Mining 2019 Comparisons

Last Updated January 30, 2019

Contributed By GENI & KEBE

Law and Practice

Authors



GENI & KEBE GENI & KEBE is Senegal’s oldest law firm, having been established in 1912. It has three offices in Senegal and one in Côte d’Ivoire. GENI & KEBE’s lawyers are qualified to practise in the 17 states of the Organisation for the Harmonisation of Business Law in Africa (OHADA) and the firm is also a member firm of DLA Piper Africa. Mining law is a major sector for the firm, given its significance to African economies. It advises a wide range of mining operators in relation to exploration licences, regulatory compliance, government relations, risk mitigation and environmental approvals. The advice also covers related corporate issues, such as project finance, tax, land acquisition and litigation, including on cross-border projects. GENI & KEBE is the only law firm with an office in the first mineral region of Senegal (Tambacounda), to assist its mining clients located there.

The mineral deposits in the soil and subsoil are owned by the Republic of Senegal.

The mining industry is mainly regulated by the following rules:

  • Law No 2016-32, dated 8 November 2016, on the Mining Code;
  • Decree 2017-459, implementing Law No 2016-32 on the Mining Code;
  • Decree 2009-1335 of 30 November 2009, establishing the terms and conditions for the supply and operation of the mine site rehabilitation fund;
  • Law No 2003-36 of 24 November 2003 on the Mining Code and its implementation decree (these acts are replaced by Law No 2016-32 but are still applicable to mining rights issued before its abrogation in accordance with the stability principle);
  • Decree No 2009-1334 of 30 November 2009, establishing the rate and the distribution modalities of the Equalisation and Support Fund for local authorities;
  • Decree No 2015-1879 of 16 December 2015, amending Decree No 2009-1334 of 30 November 2009, establishing the rate and method of distribution of the Equalisation and Support Fund for local authorities;
  • Decree No 2013-381, dated 20 June 2013, establishing the national committee of the Extractive Industries Transparency Initiative;
  • Order No 009249 of 14 June 2013 on the organisation of Gold panning activity in Senegal;
  • Order No 9468 MJEHP/DEEC of 28 November 2001 regulating the participation from the public to the environmental impact assessment
  • Regulation No 18/2003/CM/WAEMU, dated 22 December 2003, enacting the West African Economic and Monetary Union (WAEMU) Mining Code; 
  • Directive C/Dir3/D5/D9 on the harmonisation of guiding principles and policies in the mining sector enacted by the Economic Community of West African States (ECOWAS);
  • Law No 2001-01 of 15 January 2001 on the Environmental Code;
  • Law No 2012-31 of 31 December 2012 on the General Tax Code;
  • Law No 2012-32 of 31 December 2012, amending various legislative provisions relating to tax regimes;
  • Law No 2018-10 of 30 March 2018, amending certain provisions of the General Tax Code;
  • Law No 2013-10 of 28 December 2013 on the General Code of Local Authorities; and
  • the Standard Mining Convention, passed in the application of Law No 2016-32 of 8 November 2016 on the Mining Code.

Objectives →
[a] In the mining law overview, who owns the mineral deposits in the soil and subsoil?
[b] Translate this sentence from the mining law overview into Spanish: "The mineral deposits in the soil and subsoil are owned by the Republic of Senegal."
[c] Turn the paragraph of the mining law overview that begins "GENI & KEBE is Senegal's oldest law firm" into a short bulleted list, keeping its main facts.

Raw data →
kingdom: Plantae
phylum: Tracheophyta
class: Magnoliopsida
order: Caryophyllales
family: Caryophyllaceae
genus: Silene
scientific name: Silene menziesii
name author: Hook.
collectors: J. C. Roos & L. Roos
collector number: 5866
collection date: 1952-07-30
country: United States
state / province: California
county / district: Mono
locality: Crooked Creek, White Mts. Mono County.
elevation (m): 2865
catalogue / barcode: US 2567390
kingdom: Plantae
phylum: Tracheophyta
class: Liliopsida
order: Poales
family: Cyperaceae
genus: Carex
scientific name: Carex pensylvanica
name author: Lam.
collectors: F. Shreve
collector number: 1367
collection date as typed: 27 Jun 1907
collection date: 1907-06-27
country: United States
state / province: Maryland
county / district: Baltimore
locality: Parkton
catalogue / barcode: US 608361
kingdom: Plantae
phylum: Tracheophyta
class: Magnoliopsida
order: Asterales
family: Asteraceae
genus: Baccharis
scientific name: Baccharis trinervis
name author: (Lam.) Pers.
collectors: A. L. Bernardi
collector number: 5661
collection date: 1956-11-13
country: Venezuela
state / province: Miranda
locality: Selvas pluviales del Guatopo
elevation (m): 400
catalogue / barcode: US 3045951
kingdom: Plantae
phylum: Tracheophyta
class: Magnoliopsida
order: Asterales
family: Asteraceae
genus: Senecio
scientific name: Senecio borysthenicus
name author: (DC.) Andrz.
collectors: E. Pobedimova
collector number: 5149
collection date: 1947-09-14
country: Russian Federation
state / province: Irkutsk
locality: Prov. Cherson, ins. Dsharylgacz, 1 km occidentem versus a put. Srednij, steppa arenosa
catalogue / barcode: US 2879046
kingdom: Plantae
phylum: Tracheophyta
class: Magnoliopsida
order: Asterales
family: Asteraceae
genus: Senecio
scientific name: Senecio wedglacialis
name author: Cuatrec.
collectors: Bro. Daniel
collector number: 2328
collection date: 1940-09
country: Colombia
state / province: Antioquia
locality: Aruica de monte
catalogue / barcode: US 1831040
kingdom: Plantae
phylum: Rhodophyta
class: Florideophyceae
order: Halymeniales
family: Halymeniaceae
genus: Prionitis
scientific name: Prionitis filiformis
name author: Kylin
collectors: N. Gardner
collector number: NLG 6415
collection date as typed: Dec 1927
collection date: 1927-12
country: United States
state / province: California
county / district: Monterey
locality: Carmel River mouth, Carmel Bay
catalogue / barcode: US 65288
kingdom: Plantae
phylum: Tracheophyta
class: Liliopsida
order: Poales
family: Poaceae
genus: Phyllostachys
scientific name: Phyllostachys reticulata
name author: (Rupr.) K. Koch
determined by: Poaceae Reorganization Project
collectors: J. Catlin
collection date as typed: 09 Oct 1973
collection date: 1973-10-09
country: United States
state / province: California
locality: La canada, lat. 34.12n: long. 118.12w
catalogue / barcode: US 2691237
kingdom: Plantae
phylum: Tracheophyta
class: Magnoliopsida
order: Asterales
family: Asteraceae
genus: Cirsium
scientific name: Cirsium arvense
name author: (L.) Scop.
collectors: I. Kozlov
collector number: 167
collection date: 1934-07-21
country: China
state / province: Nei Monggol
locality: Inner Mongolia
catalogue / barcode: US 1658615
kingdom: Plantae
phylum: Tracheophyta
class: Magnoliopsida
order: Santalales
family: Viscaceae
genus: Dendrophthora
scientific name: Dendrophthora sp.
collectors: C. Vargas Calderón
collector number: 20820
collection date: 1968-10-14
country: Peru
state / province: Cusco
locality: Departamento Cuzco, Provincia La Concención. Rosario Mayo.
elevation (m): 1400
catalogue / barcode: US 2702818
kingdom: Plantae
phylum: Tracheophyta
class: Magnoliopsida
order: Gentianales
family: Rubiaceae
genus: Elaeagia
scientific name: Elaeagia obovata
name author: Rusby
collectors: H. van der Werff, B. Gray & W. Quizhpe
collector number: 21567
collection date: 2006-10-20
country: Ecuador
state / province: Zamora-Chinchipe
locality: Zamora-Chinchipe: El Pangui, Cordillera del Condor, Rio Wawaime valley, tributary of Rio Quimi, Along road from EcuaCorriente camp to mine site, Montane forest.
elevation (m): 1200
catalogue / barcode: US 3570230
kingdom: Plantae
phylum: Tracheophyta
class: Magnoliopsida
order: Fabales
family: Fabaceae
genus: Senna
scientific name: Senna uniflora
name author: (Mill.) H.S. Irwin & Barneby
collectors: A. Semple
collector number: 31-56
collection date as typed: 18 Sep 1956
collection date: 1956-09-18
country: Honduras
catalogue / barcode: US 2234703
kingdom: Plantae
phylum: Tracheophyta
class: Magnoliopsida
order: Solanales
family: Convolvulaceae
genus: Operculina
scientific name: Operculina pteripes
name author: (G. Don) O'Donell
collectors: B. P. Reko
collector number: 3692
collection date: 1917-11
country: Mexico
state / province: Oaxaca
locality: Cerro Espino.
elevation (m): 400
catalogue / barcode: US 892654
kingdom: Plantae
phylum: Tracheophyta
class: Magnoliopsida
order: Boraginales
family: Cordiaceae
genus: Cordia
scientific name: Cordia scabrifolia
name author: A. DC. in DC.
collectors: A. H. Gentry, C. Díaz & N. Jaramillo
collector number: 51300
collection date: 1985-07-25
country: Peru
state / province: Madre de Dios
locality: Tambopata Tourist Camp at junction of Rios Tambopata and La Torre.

Complete answers →
[a] The Republic of Senegal.

[b] Los yacimientos minerales del suelo y del subsuelo son propiedad de la República de Senegal.

[c]
- Senegal's oldest law firm, established in 1912
- Three offices in Senegal and one in Côte d'Ivoire
- Lawyers qualified to practise in the 17 OHADA states; member firm of DLA Piper Africa
- Mining law is a major sector for the firm, given its significance to African economies
- Advises mining operators on exploration licences, regulatory compliance, government relations, risk mitigation and environmental approvals
- Also covers related corporate issues: project finance, tax, land acquisition and litigation, including cross-border projects
- Only law firm with an office in Tambacounda, Senegal's first mineral region